Florida Baseball Game Played Under Protest After Controversial New Rule Robs Stetson Of Crucial Run

Florida Stetson Baseball Controversy First Base Safety Bag
ESPN

Florida defeated Stetson by a score of 6-1 in Wednesday’s college baseball game at Conrad Park. However, the final two innings were played under protest due to a controversial call in the seventh.

A bang-bang play ruled in favor of the Gators robbed the Hatters of a crucial run.

The contentious sequence took place with two outs in the bottom of the seventh inning of a unique midweek matchup where the No. 7-ranked program in college baseball traveled to a mid-major. Albeit, Stetson is elite in its own right, but still. Florida went two hours south to play on the road.

The Gators jumped out to a 2-1 lead on the first pitch of the seventh inning with a solo bomb. The Hatters thought they tied it up in the bottom of the seventh. Sophomore catcher Salvador Alvarez knocked a single right back to the mound with two outs and a runner on third. It knocked off of pitcher Aidan King’s glove to the shortstop. Alvarez beat the throw to first which allowed the run to score.

… but only momentarily.

Florida head coach Kevin O’Sullivan called for a video review from the dugout. College baseball implemented a new two-bag first base during the offseason to eliminate potential collisions and he thought Alvarez stepped on the main first base bag, not the new orange safety bag. Per the rules:

If there is a play on the batter-runner and the batter-runner touches only the white portion of the double base and the defense appeals prior to the batter-runner returning to first base, it is treated the same as missing the base.
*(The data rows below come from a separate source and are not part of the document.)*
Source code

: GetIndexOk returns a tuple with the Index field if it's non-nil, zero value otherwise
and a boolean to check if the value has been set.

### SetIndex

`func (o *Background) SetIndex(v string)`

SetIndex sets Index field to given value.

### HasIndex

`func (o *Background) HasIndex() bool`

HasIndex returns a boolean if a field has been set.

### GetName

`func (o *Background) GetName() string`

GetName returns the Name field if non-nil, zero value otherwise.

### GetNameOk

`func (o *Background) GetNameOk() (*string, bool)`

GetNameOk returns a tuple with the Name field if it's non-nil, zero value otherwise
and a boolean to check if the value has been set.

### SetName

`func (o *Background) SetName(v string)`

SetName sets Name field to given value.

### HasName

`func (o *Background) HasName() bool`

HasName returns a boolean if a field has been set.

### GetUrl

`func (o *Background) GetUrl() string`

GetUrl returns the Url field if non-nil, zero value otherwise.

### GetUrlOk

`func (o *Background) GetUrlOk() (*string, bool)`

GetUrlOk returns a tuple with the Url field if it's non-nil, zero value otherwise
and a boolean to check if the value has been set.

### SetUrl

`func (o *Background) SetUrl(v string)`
Exception: when the defense fields a batted ball or throws from foul territory near first base to make a play on the batter-runner, or when an errant throw pulls the defense off the white portion of the base into foul ground, the batter-runner may use either portion of the double base and can run in fair territory in an effort to avoid a collision.

— Double First Base Rule – 1.7b

Here is an example:

Upon further review, the umpires determined O’Sullivan was correct. Alvarez only stepped on the white first base bag. He did not step on the orange safety bag. The run did not count.

However, the definitive evidence for the call was not so definitive. You be the judge:

College Baseball Double Base Safety Bag Stetson Florida
ESPN

Stetson players did not initially return to the field in the top of the eighth. They stayed in the dugout while their head coach filed an official protest of the call.

The next two innings were played under protest and the home team lost all of its juice because of the controversy. Florida went on to win 8-1.